From Eigenvector Research Documentation Wiki
Jump to navigation Jump to search

Introduction

This page gives an overview of combining data blocks in PLS_Toolbox and Solo. There are various reasons for joining multiple data blocks together, and multiple ways in which they can be joined. Some typical examples include:

  • Adding samples to an existing set of data to improve a calibration data set
  • Combining data from different experiments measured using the same technique(s) (data fusion)
  • Combining multiple measurements taken on the same objects (aka samples) or over the same or similar periods of time (for a time-dependent system) (multi-block)
  • Examining the relationship between measurement techniques for a given set of samples
  • Determining the effect of one or more experimental factors on a system (multi-set and multi-level)

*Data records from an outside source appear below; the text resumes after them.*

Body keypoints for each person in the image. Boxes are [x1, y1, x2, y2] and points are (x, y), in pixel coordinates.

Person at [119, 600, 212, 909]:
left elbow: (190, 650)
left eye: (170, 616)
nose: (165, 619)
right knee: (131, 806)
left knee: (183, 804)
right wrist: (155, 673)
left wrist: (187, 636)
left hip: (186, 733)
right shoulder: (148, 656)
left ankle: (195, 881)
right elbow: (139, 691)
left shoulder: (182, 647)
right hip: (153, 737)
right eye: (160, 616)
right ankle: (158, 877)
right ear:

The joining procedures and the use of sample-wise joined data in multi-set and multi-level analyses are described below.


Joining Data

In most cases, the join procedure tends to use one of two approaches:

  1. Joining the data blocks as new objects or samples over the same or similar measured variables
  2. Joining the data blocks as new variables for the same or similar objects or samples

Joining As New Samples

Joining as new samples is often a fairly simple process in that new data is simply appended on as new rows to a data matrix. In general, the number and type of variables must match, but tools (matchvars) exist that handle alignment of the different variable sets. Schematically, the process is shown in the image below. The gray areas are regions of "missing data" where the given block didn't have values for the specific variables.

Samplejoin.png

The practical task of joining a second data block (or multiple additional data blocks) on as new samples can be accomplished within the Workspace Browser, Analysis Window, or DataSet Editor windows by simply dragging the new data files or loaded data object (usually from Workspace Browser) onto the existing loaded data. When dropped, you will be asked if you want to join the data as new samples, variables, or sometimes as new "slabs" (for 3D data). (The options available depend on the size of the data and only "Samples" may be available if sizes don't generally match.) The alignment of variables will generally be handled automatically and the blocks will be joined.

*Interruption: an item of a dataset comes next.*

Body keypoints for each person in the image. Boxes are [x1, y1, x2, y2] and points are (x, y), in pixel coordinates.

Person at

From the Matlab command line with PLS_Toolbox, the DataSet method augment() can be used to do joins:

 newdata = augment(1,data1,data2,data3)

would join three data blocks (data1, data2, data3) in the first mode (samples) automatically handling the variable alignment. The "1" as the first input to this command indicates to join in the first mode (samples).

Joining as New Variables

Joining data blocks as new variables is often more complex task and usually involves at least a scaling of the blocks (correcting for magnitude and variance). Sometimes the join involves additional block-specific preprocessing or even decomposing or analyzing the block with a multivariate model and using the outputs of that model in the join. Conceptually, the simplest join is shown below.

Although a drag-drop approach to joining data blocks can be used as with samples (discussed above), the better solution to these operations is to use the Multiblock Tool which handles the various alignment, scaling, preprocessing, and modeling options. The details of this tool are discussed on the Multiblock Tool page.

Variablejoin.png


Multi-Set and Multi-Level Data Analysis

Multi-set data (multi-group, etc) in PLS_Toolbox/Solo are datasets where samples are organized into sub-sets. Such datasets can be used in any analysis method with the sample grouping information used passively as a labeling or actively to represent class membership and be used to build classification models.

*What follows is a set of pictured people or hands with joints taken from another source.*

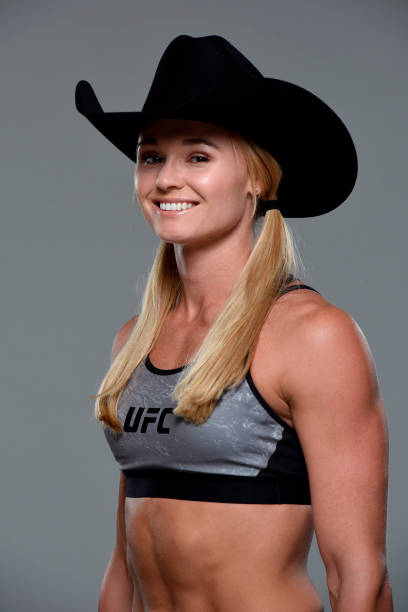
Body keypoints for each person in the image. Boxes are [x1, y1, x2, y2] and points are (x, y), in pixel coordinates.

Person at [76, 35, 393, 612]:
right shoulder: (133, 340)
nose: (166, 179)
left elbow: (359, 576)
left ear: (257, 179)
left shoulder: (312, 335)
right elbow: (123, 562)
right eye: (152, 156)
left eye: (197, 156)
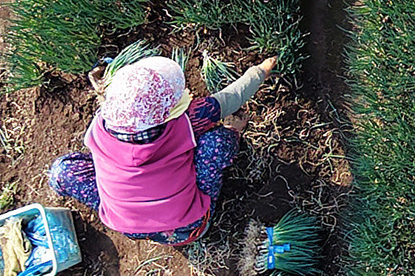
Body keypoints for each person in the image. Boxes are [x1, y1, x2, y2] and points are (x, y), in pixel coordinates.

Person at [48, 49, 276, 246]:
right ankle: (234, 131)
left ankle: (62, 184)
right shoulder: (188, 121)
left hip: (129, 226)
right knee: (217, 142)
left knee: (63, 170)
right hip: (189, 225)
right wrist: (262, 70)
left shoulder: (100, 128)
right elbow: (231, 97)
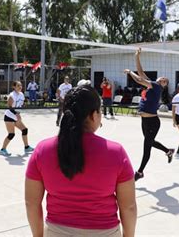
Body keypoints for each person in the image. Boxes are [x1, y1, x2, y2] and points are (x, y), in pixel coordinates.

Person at [25, 85, 136, 237]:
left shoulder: (42, 150)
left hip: (57, 232)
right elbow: (128, 206)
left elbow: (31, 203)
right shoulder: (116, 152)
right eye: (100, 111)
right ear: (93, 115)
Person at [124, 48, 174, 181]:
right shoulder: (152, 85)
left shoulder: (156, 87)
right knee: (150, 143)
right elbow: (141, 73)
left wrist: (130, 72)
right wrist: (137, 56)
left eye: (165, 80)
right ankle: (168, 151)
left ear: (163, 85)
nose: (163, 79)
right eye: (162, 78)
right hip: (145, 121)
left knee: (147, 147)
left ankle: (140, 172)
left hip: (152, 122)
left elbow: (139, 79)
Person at [0, 81, 34, 156]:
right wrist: (17, 114)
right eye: (18, 86)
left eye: (21, 85)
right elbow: (9, 107)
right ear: (14, 87)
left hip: (16, 116)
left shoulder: (21, 94)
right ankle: (3, 149)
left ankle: (26, 147)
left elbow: (20, 105)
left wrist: (23, 107)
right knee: (11, 134)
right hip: (9, 116)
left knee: (24, 130)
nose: (20, 87)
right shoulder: (12, 95)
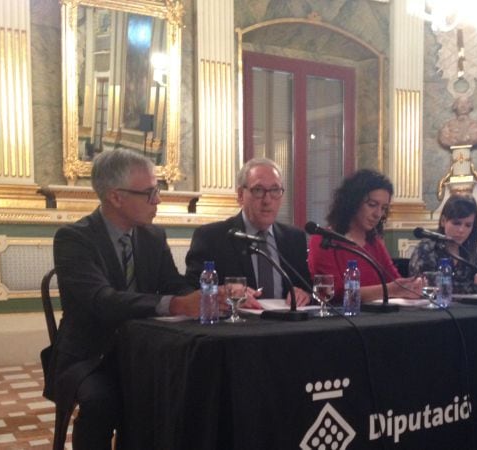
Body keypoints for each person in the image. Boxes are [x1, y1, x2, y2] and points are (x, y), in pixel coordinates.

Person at [44, 148, 206, 449]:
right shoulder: (74, 238)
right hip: (90, 356)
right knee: (102, 401)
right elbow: (101, 301)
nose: (157, 201)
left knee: (189, 390)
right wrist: (173, 304)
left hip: (144, 351)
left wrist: (207, 296)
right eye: (149, 193)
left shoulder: (152, 236)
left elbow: (174, 284)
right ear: (116, 197)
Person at [185, 157, 312, 306]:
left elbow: (307, 287)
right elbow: (189, 291)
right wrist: (224, 293)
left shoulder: (294, 238)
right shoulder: (211, 237)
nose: (267, 200)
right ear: (240, 195)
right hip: (237, 326)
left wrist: (306, 294)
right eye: (258, 190)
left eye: (275, 190)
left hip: (285, 326)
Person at [308, 169, 425, 302]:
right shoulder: (323, 240)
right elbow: (336, 293)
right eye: (372, 205)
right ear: (353, 202)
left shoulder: (374, 241)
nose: (378, 214)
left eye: (383, 208)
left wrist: (412, 286)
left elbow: (394, 280)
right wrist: (391, 290)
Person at [408, 195, 477, 294]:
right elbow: (427, 286)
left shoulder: (470, 253)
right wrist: (475, 287)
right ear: (443, 221)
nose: (461, 230)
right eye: (456, 223)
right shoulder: (427, 248)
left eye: (468, 225)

There is an important special case where the data were measured following a designed experiment (DOE) plan and the subsetting indicates the different DOE factor levels of the samples. PLS_Toolbox/Solo includes two methods which are intended for analyzing such multi-set datasets, ANOVA-Simultaneous Component Analysis (ASCA) and Multi-level Simultaneous Component Analysis (MLSCA).

ASCA is intended for use on crossed (factorial) DOE datasets. It isolates the variability associated with each factor and interaction and measures the significance of these. See ASCA.

MLSCA is intended for nested DOE datasets. It finds the variability of the level-averaged data ("between" variability) and the the inherent ("within") variability where the confounding effects of the factor level means are removed. See MLSCA.